PROVIDED INFORMATION:
___

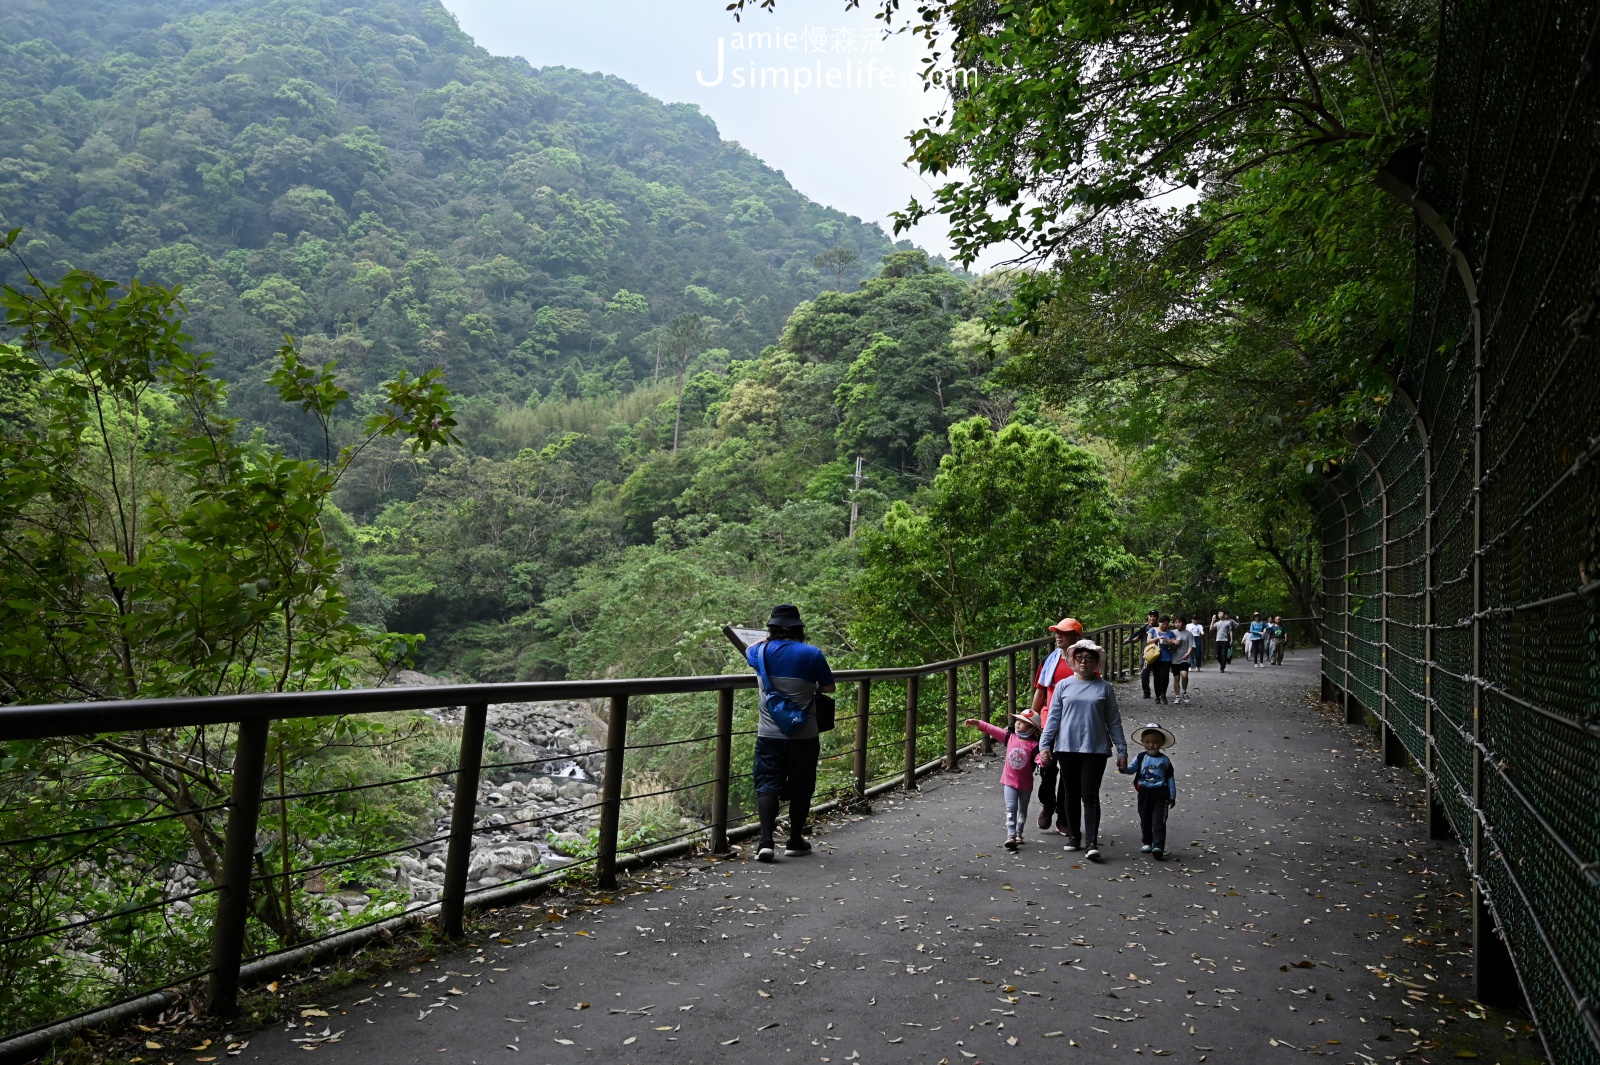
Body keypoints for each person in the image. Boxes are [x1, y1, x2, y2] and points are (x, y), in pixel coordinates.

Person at [745, 604, 835, 863]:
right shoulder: (812, 654)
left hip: (768, 734)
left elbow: (750, 650)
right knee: (802, 785)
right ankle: (794, 840)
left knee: (767, 784)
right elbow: (829, 688)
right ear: (799, 629)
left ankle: (765, 842)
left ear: (771, 628)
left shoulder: (757, 651)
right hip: (804, 733)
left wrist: (766, 641)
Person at [1038, 640, 1128, 861]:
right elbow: (1053, 719)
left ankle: (1091, 842)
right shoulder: (1063, 686)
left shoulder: (1105, 688)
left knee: (1089, 794)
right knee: (1070, 793)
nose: (1084, 662)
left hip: (1095, 748)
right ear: (1073, 661)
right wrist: (1044, 745)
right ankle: (1073, 836)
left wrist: (1122, 750)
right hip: (1066, 747)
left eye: (1089, 658)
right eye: (1080, 658)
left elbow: (1113, 721)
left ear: (1096, 662)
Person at [1030, 617, 1085, 833]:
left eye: (1063, 632)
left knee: (1069, 772)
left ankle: (1063, 815)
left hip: (1073, 723)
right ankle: (1048, 804)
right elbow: (1040, 691)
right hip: (1048, 721)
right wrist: (1032, 719)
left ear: (1075, 637)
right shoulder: (1049, 660)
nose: (1057, 636)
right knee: (1047, 768)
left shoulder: (1084, 660)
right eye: (1056, 632)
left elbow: (1093, 689)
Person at [965, 708, 1041, 851]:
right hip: (1009, 781)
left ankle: (1019, 832)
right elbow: (993, 730)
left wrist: (1044, 762)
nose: (1018, 723)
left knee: (1022, 810)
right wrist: (978, 723)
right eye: (1018, 720)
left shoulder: (1035, 745)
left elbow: (1039, 759)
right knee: (1011, 808)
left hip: (1025, 784)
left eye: (1023, 722)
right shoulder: (1010, 738)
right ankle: (1010, 835)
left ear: (1033, 729)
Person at [1119, 723, 1177, 860]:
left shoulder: (1165, 760)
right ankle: (1146, 842)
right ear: (1142, 742)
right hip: (1144, 793)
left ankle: (1158, 846)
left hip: (1161, 793)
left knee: (1159, 821)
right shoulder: (1140, 758)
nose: (1151, 745)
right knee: (1145, 818)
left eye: (1155, 742)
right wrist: (1123, 768)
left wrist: (1172, 796)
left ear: (1162, 743)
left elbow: (1170, 779)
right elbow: (1131, 769)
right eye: (1148, 742)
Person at [1128, 610, 1160, 700]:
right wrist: (1130, 640)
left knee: (1157, 674)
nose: (1152, 618)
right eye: (1150, 616)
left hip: (1157, 653)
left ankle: (1159, 692)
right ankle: (1146, 692)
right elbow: (1138, 638)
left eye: (1154, 616)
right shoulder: (1144, 627)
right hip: (1146, 653)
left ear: (1157, 618)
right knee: (1144, 673)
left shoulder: (1160, 627)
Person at [1169, 617, 1194, 704]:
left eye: (1179, 622)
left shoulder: (1188, 634)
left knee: (1184, 675)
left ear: (1183, 623)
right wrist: (1173, 643)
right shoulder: (1171, 632)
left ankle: (1184, 691)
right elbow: (1167, 643)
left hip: (1184, 658)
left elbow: (1191, 645)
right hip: (1174, 658)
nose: (1177, 624)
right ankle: (1177, 697)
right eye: (1176, 622)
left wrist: (1188, 653)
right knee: (1176, 678)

___

Would you output all of the entries above exactly, keeping the pictures out?

EXERCISE OUTPUT:
Body keypoints for each person in the image. Boxes are [x1, y1, x2, y2] and points are (x, y), in pixel coordinates.

Person at [745, 604, 835, 863]:
right shoulder: (812, 654)
left hip: (768, 734)
left elbow: (750, 650)
right knee: (802, 785)
right ankle: (794, 840)
left knee: (767, 784)
right elbow: (829, 688)
right ear: (799, 629)
left ankle: (765, 842)
left ear: (771, 628)
left shoulder: (757, 651)
right hip: (804, 733)
left wrist: (766, 641)
Person at [1038, 640, 1128, 861]:
right elbow: (1053, 719)
left ankle: (1091, 842)
right shoulder: (1063, 686)
left shoulder: (1105, 688)
left knee: (1089, 794)
right knee: (1070, 793)
nose: (1084, 662)
left hip: (1095, 748)
right ear: (1073, 661)
right wrist: (1044, 745)
right ankle: (1073, 836)
left wrist: (1122, 750)
right hip: (1066, 747)
left eye: (1089, 658)
right eye: (1080, 658)
left elbow: (1113, 721)
left ear: (1096, 662)
Person at [1030, 617, 1085, 833]:
left eye: (1063, 632)
left knee: (1069, 772)
left ankle: (1063, 815)
left hip: (1073, 723)
right ankle: (1048, 804)
right elbow: (1040, 691)
right hip: (1048, 721)
right wrist: (1032, 719)
left ear: (1075, 637)
right shoulder: (1049, 660)
nose: (1057, 636)
right knee: (1047, 768)
left shoulder: (1084, 660)
right eye: (1056, 632)
left elbow: (1093, 689)
Person at [965, 708, 1041, 851]:
right hip: (1009, 781)
left ankle: (1019, 832)
right elbow: (993, 730)
left wrist: (1044, 762)
nose: (1018, 723)
left knee: (1022, 810)
right wrist: (978, 723)
right eye: (1018, 720)
left shoulder: (1035, 745)
left elbow: (1039, 759)
right knee: (1011, 808)
left hip: (1025, 784)
left eye: (1023, 722)
right shoulder: (1010, 738)
right ankle: (1010, 835)
left ear: (1033, 729)
Person at [1119, 723, 1177, 860]:
left shoulder: (1165, 760)
right ankle: (1146, 842)
right ear: (1142, 742)
right hip: (1144, 793)
left ankle: (1158, 846)
left hip: (1161, 793)
left knee: (1159, 821)
right shoulder: (1140, 758)
nose: (1151, 745)
right knee: (1145, 818)
left eye: (1155, 742)
right wrist: (1123, 768)
left wrist: (1172, 796)
left ear: (1162, 743)
left elbow: (1170, 779)
right elbow: (1131, 769)
right eye: (1148, 742)
Person at [1128, 610, 1160, 700]:
right wrist: (1130, 640)
left knee: (1157, 674)
nose: (1152, 618)
right eye: (1150, 616)
left hip: (1157, 653)
left ankle: (1159, 692)
right ankle: (1146, 692)
right elbow: (1138, 638)
left eye: (1154, 616)
right shoulder: (1144, 627)
right hip: (1146, 653)
left ear: (1157, 618)
right knee: (1144, 673)
left shoulder: (1160, 627)
Person at [1169, 617, 1194, 704]:
left eye: (1179, 622)
left shoulder: (1188, 634)
left knee: (1184, 675)
left ear: (1183, 623)
right wrist: (1173, 643)
right shoulder: (1171, 632)
left ankle: (1184, 691)
right elbow: (1167, 643)
left hip: (1184, 658)
left elbow: (1191, 645)
right hip: (1174, 658)
nose: (1177, 624)
right ankle: (1177, 697)
right eye: (1176, 622)
left wrist: (1188, 653)
right knee: (1176, 678)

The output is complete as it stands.